Days later, Lachlan dropped his own defamation proceedings against Australia's Crikey. The Private Media brand had published an article referring to the family as "unindicted co-conspirators" in the US Capitol riots.
It was also April when Donald Trump was indicted for the first time. The former president is now facing charges in four different states — two of the cases are over his alleged efforts to overturn the 2020 election results.
For Trump, those dramas are only just getting started, but for the Murdoch family, there is a quiet lull between the fallout of the last US election cycle and the start of the next one.
The first Republican caucus is on January 15.
This move hands Lachlan editorial control over how the empire covers the candidates and who they select as their ultimate favourite.
Also, Murdoch will be approaching the age of 94 at the next inauguration.
The media mogul has stared down his share of health scares in recent years, but none that moved him to name an heir.
"It strikes me as probably about solidifying Lachlan at the top of the company, because the longer he's in that seat, the longer he might hold on it," Burrows said.

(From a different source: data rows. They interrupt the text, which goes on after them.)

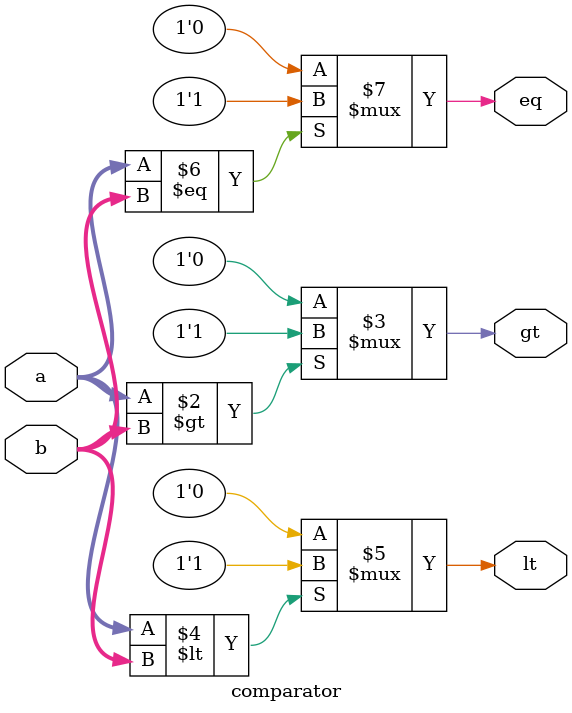
<source format=v>
module comparator #(
		parameter N = 4,
		parameter SIGNED = 0
	)
	(
		input [N-1:0] a,
		input [N-1:0] b,
		output reg gt,
		output reg lt,
		output reg eq
	);
	always @(*) begin
		if (SIGNED) begin
			if ( a[N-1] ^ b[N-1] ) begin
				if(a[N-1]) begin
					gt = 1'b0;
					lt = 1'b1;
					eq = 1'b0;
				end
				else begin
					gt = 1'b1;
					lt = 1'b0;
					eq = 1'b0;
				end
			end
			else begin
				gt = (a>b) ? 1'b1 : 1'b0;
				lt = (a<b) ? 1'b1 : 1'b0;
				eq = (a==b) ? 1'b1 : 1'b0;
			end
		end
		else begin
			gt = (a>b) ? 1'b1 : 1'b0;
			lt = (a<b) ? 1'b1 : 1'b0;
			eq = (a==b) ? 1'b1 : 1'b0;
		end
	end
endmodule

</source>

While the expectation is that Lachlan is unlikely to make any big changes in the short term, observers say when Murdoch eventually passes, his other adult children — James, Elisabeth, and Prudence — might look to take the company in a "much more dramatic, a different direction".
All four will inherit a family trust with a 40 per cent stake in News Corp and Fox Corp, giving them a powerful voice in the future of the company.
But with equal voting rights, decision-making will be a delicate process of negotiation between the siblings.
The same appears to hold true of a possible succession battle. To unseat Lachlan from the top job, James would need the support of Elisabeth and Prudence.
"It's not like a real succession scenario right now, this minute," Alice Enders, head of research at Enders Analysis, told Reuters.
"It's more in the future I'd say."
Complex sibling dynamics are not the only challenge to Lachlan's leadership.
There is also the question of what the Murdoch empire is without the man who built it.
For now at least, Rupert Murdoch will continue to have a role to play, despite handing his son the keys to the kingdom.
"In my new role, I can guarantee you that I will be involved every day in the contest of ideas," he wrote in a letter to staff.
"Our companies are communities, and I will be an active member of our community. I will be watching our broadcasts with a critical eye, reading our newspapers and websites and books with much interest."